Taking a child anywhere can be difficult. Taking a child to DC to stay at your sister’s house that isn’t exactly kid proof is a little trickier. My sister bought her a stroller for the trip when I arrived yet Charlotte had to be bribed to sit in it for longer stretches. Otherwise she wanted to walk…and not hold my hand of course through downtown traffic. Bribes had to be given in the form of dum dums and Masha and the Bear videos. I love whoever created Dum dum lollipops. Thank you for your service to me and my sanity. For how many restaurants she sat in and happy hours she sat through I must say Charlotte did amazing. Yet, being around my friend Lisa’s daughter just solidified that I did indeed have a difficult child. While her daughter was a year younger, she was far more content and less whiney than Charlotte although they were just as on the move as one another.

Which is all to say this is the trip that showed me how much I love my exorcist baby. I really do. I know it’s me judging from the outside, and I’m sure no one’s children are perfect always but I realized a few things. I will probably never have the child who will sit quietly while I drink coffee. I won’t have the daughter who wants to sit in a chair and color while I eat dinner. I will probably never know what it’s like to not have her freak out on an airplane or have her climb all over me at the worst times. Charlotte, I realized is a strong, independent little girl with a fierce love of me that extends to hand holding while we nap together and grabbing my face to kiss me repeatedly. Her actions over the trip taught me enormous patience. Her wanting to run through crowds and restaurants gave me an excuse to run and skip and kick through leaves as well. I realized the world is not about sitting still and being quiet always…it’s about wearing your feelings on the outside and sometimes letting them come out your eyeballs.
I loved watching Charlotte play with everyone from her aunt and uncle to their friends and my friends. I loved seeing her eat ice cream until she was covered in it and wearing the same skirt over and over because she liked the “stars.” I enjoyed walking past food trucks and buying her treats just because they delighted her eyes and changing her diaper at the Lincoln monument just because she wouldn’t walk a step further until I did. I once thought my parents embarrassed me when I was younger. Now I just see it’s karma for all the times we embarrassed them. Kids are loud, wild, carefree and hopelessly in search of fun and imagination and that’s the way we were meant to be.
So yes, I have a demon baby. Chad and I often joke about it, but friends its true. She’s not the perfect angel baby that sits and never acts up and it has nothing to do with my parenting and everything to do her being exactly as she is. Yes, there are time outs and structure but ultimately I let her be free to play and enjoy. Whenever I try to get her to conform to what I think is socially acceptable (i.e. adult behavior) it ends badly so I’m constantly trying to go with the flow.

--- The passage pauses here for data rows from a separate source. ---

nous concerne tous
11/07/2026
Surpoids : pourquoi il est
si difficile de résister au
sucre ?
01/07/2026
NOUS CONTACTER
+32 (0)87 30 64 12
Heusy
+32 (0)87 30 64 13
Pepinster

And ultimately friends…you’ll never see these people who stare at you the wrong way again. So fuck them.

At the end of the trip as the bus driver in Denver was helping me get a sleeping charlotte off the bus the kissed her hand and patted me with it and told me, “I’m so proud of you.” There was this distinct look in her eye of a woman who had traveled alone with children before. It almost made me cry.

“I did an awesome thing for my daughter,” I thought. Taking her on a trip with just me like that.

It was worth every (sometimes painful) minute.